Vorliegender Text:
----
Der WDR hat einige alte TV-Shows mit Inhaltswarnungen versehen. Diese werden nun heiß diskutiert. Carolin Raab sprach darüber mit Stephan Packard, Professor für Kulturen und Theorien des Populären an der Uni Köln.
Kölner Medienprofessor im InterviewWie sinnvoll sind Triggerwarnungen?
Was halten Sie von Triggerwarnungen?
Ich halte sie grundsätzlich für sehr sinnvoll. Ich würde aber immer empfehlen, von Inhaltswarnungen zu sprechen. Das Wort „Triggerwarnung“ legt nahe, dass wir sehr spezifische, individuelle psychologische Voreinstellungen von Menschen vorausahnen können.
Aber wir können eben nicht vorhersagen, was wirklich ein Trigger für jemand anderen ist. Aber ich kann sagen, ob es besondere auffällige Inhalte gibt in dem, was ich produziert habe oder veröffentlichen möchte, und kann anderen mit einem Inhaltshinweis die Möglichkeit geben, selbst zu entscheiden, was sie rezipieren wollen.
Was könnte man denen entgegenhalten, die sagen, dass der Konsument doch eigentlich wissen müsste, worauf er sich einlässt?
Wenn die Menschen das für eine Tugend halten, dann müssten sie eigentlich für Inhaltswarnungen sein. Denn damit stelle ich ja gerade sicher, dass jemand weiß, worauf er sich einlässt. Jemand, der Inhaltswarnungen setzt, denkt: „Das hier ist vielleicht anders, als du es erwartet hast, es ist eine Ausnahme in dem Genre oder Umfeld.“
Ein Beispiel wäre die Warnung, dass es in einem fiktionalen Werk um Suizide geht. Es kann natürlich in einem Werk über Suizid gesprochen werden, aber es ist eben nicht in jeder Serie oder jedem Film der Fall. Wer also einen entsprechenden Inhalt vermeiden möchte, ist mit einer Inhaltswarnung gut beraten.
Vor was müssen wir überhaupt warnen, wovor nicht?
Es gibt da keine absolute Grenze. Es ist auf jeden Fall gattungsabhängig. Sie werden nicht auf einen Roman draufschreiben, dass es ein Krimi ist, und dann auf der ersten Seite davor warnen, dass darin Menschen umgebracht werden. Aber man hat für gewöhnlich eine gewisse Erwartung an die jeweilige Gattung, und die kann man modifizieren.
----
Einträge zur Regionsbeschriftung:
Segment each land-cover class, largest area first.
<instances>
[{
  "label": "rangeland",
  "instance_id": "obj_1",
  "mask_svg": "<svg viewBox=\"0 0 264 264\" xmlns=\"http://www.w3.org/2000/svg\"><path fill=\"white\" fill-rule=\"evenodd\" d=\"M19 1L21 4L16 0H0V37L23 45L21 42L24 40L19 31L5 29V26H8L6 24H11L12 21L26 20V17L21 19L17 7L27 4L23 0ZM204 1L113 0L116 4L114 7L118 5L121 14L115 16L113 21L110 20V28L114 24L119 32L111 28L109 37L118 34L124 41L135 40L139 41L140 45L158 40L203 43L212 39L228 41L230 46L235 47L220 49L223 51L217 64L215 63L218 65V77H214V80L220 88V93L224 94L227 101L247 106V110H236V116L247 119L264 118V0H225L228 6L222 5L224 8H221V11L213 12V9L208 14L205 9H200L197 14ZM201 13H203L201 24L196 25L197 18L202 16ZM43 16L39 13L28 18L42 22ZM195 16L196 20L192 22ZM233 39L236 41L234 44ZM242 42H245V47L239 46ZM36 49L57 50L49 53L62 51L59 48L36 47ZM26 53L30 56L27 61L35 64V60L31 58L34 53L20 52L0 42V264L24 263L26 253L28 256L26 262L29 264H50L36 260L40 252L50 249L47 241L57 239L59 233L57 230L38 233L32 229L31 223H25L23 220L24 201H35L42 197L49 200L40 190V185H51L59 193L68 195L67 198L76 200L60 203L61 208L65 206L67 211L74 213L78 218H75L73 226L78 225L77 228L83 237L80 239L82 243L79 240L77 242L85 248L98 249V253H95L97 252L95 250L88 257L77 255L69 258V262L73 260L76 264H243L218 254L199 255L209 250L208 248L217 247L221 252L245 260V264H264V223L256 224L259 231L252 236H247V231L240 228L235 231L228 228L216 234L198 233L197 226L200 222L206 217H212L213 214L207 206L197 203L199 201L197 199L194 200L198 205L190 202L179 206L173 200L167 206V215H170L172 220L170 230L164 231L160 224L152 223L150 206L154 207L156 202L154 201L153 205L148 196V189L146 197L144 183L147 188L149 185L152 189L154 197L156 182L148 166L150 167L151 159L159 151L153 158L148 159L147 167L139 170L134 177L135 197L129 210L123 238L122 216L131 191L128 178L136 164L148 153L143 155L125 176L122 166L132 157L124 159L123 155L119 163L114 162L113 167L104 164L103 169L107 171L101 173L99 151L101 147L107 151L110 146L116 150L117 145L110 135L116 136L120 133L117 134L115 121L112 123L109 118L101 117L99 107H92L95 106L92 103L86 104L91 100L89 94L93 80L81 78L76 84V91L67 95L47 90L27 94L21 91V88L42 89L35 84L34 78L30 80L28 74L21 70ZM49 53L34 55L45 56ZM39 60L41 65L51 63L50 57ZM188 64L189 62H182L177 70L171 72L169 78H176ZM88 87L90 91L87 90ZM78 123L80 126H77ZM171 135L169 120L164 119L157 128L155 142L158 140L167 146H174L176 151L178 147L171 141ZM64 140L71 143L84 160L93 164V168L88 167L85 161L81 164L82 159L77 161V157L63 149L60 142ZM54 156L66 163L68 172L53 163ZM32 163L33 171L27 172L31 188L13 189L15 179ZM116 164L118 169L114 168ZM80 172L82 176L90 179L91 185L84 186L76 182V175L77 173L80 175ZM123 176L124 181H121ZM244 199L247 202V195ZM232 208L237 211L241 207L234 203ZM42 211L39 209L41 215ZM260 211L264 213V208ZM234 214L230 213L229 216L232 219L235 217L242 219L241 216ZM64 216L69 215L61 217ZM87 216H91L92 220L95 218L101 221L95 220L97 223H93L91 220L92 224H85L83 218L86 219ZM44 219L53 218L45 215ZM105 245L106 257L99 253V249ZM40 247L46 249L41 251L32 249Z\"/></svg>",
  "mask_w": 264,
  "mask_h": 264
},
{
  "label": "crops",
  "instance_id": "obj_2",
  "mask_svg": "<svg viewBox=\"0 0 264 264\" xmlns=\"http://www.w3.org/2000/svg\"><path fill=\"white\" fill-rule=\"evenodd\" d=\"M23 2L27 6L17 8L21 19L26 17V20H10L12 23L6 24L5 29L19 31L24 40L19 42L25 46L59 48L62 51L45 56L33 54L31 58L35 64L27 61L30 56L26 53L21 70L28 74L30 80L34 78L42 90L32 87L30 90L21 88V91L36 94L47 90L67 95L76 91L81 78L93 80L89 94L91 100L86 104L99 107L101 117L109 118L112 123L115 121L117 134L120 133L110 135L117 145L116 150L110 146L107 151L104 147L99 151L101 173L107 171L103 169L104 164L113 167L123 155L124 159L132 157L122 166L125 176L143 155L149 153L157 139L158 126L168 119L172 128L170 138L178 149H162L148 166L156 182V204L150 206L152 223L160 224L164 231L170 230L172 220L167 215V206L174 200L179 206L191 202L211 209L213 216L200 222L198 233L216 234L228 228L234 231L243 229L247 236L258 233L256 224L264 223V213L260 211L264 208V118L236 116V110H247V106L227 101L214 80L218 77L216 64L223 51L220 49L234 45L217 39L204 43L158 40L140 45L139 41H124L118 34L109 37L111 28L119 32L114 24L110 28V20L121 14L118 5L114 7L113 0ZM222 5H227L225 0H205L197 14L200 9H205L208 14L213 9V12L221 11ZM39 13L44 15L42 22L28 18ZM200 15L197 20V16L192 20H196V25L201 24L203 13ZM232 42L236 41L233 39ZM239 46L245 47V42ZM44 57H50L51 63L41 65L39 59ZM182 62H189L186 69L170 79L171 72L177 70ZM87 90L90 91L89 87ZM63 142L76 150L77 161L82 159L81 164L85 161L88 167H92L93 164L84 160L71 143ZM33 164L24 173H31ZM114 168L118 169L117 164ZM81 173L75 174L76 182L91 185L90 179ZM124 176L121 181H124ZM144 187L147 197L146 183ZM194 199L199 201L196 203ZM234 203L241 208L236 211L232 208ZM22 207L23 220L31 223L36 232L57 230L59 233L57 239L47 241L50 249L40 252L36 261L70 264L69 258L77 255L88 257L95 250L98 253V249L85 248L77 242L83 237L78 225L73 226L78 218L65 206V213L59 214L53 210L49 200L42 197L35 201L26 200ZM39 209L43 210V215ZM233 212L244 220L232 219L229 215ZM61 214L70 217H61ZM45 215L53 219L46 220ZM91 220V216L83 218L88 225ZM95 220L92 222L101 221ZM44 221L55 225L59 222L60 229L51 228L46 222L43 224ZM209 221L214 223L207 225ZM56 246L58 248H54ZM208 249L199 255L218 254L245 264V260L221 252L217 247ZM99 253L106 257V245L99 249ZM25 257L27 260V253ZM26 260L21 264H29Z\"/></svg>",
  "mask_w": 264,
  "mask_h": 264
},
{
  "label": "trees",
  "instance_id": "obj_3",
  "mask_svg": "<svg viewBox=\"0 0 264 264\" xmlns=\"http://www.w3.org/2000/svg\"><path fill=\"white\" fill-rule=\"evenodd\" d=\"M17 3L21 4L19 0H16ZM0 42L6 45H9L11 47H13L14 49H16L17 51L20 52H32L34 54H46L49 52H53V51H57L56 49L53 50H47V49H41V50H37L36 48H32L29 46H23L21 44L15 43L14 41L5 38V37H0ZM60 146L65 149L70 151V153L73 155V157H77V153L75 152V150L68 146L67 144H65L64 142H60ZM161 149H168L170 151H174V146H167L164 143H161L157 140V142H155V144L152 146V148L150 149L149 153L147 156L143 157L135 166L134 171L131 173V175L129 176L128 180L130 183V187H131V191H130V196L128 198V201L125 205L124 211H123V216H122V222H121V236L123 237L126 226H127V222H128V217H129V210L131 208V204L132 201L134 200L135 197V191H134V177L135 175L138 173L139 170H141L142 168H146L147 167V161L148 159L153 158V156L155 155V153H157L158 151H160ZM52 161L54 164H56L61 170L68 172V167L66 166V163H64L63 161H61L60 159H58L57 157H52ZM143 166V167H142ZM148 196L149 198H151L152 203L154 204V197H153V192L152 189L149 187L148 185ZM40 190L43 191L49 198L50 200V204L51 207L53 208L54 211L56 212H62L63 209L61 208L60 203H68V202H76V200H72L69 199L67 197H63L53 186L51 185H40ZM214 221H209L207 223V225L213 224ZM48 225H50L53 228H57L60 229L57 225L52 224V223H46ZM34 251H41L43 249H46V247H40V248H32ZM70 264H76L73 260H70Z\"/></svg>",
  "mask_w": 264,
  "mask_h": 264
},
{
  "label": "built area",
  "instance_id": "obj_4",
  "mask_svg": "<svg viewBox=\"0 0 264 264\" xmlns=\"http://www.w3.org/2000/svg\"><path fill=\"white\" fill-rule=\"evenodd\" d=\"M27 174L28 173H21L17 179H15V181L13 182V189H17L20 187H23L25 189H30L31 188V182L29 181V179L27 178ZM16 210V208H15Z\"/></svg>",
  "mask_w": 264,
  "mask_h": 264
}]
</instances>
----
Übungen:
A – Beantworten Sie anhand des Interviews über Inhaltswarnungen diese Fragen:
(i) An welcher Universität lehrt Stephan Packard?
(ii) Welchen Begriff empfiehlt er anstelle von „Triggerwarnung“?
(iii) Welches Thema nennt er als Beispiel für eine Warnung bei einem fiktionalen Werk?
B – Führen Sie das Interview über Inhaltswarnungen ab seiner letzten Antwort weiter.

Lösungen:
A –
(i) An der Uni Köln.
(ii) Inhaltswarnungen.
(iii) Suizide.

B –
Wirklich entscheidend sind Inhaltswarnungen in sozialen Medien geworden, wo man genau diese Vorhersagen nur noch sehr schwer treffen kann. Typischerweise wird aber gewarnt vor Gewaltdarstellungen, vor obszönen und sexuellen Darstellungen und vor starken politischen Stellungnahmen.
Inhaltswarnungen werden aber nicht nur von den Schöpfern oder Verbreitern des Werkes gemacht, sondern auch vom Publikum selbst?
Ja, das passiert ständig, zum Beispiel in Rezensionen. Manchmal kommt es zu überraschenden Effekten, wenn man nur die Inhaltswarnungen anschaut, die von der produzierenden Partei vor der Publikation präsentiert werden, denn die können ganz anders sein als die der Konsumenten, die vielleicht andere politische Ansichten haben.
Inhaltswarnungen sind nicht neu
Sind Triggerwarnungen überhaupt ein neues Phänomen? Schon in den 90ern wurde vor nicht kindgerechten Medien gewarnt.
In der jetzigen Form ist es neu, ja. Aber Kommunikation über den Inhalt anderer Kommunikationen, also Metakommunikation, gibt es prinzipiell schon seit der Antike. Dieser Medienjugendschutz hat noch einmal eine andere Qualität, weil darin zwischen zwei Gruppen unterschieden wird, was einer Zensur näher kommt.
Bereits etwa seit den 1880er-Jahren werden Erwachsene, zum Beispiel Eltern, spezifisch in einem pädagogischen Kontext von anderen Erwachsenen gewarnt, bestimmte Inhalte nicht ihren Kindern zu zeigen. Das wiederum ist eine Adaption von Warnungen, die es etwa seit Mitte des 18. Jahrhunderts gab, wonach Männer nicht zulassen sollten, dass Frauen bestimmte Romane lesen, etwa solche, in denen Liebschaften sentimental dargestellt wurden.
Können Triggerwarnungen ein Angriff auf die (Kunst-)Freiheit sein oder ein Versuch, dem Konsument eine bestimmte Denkweise „aufzudrücken“? Zum Beispiel wie jetzt bei den alten Harald Schmidt- oder Otto Waalkes-Shows beim WDR.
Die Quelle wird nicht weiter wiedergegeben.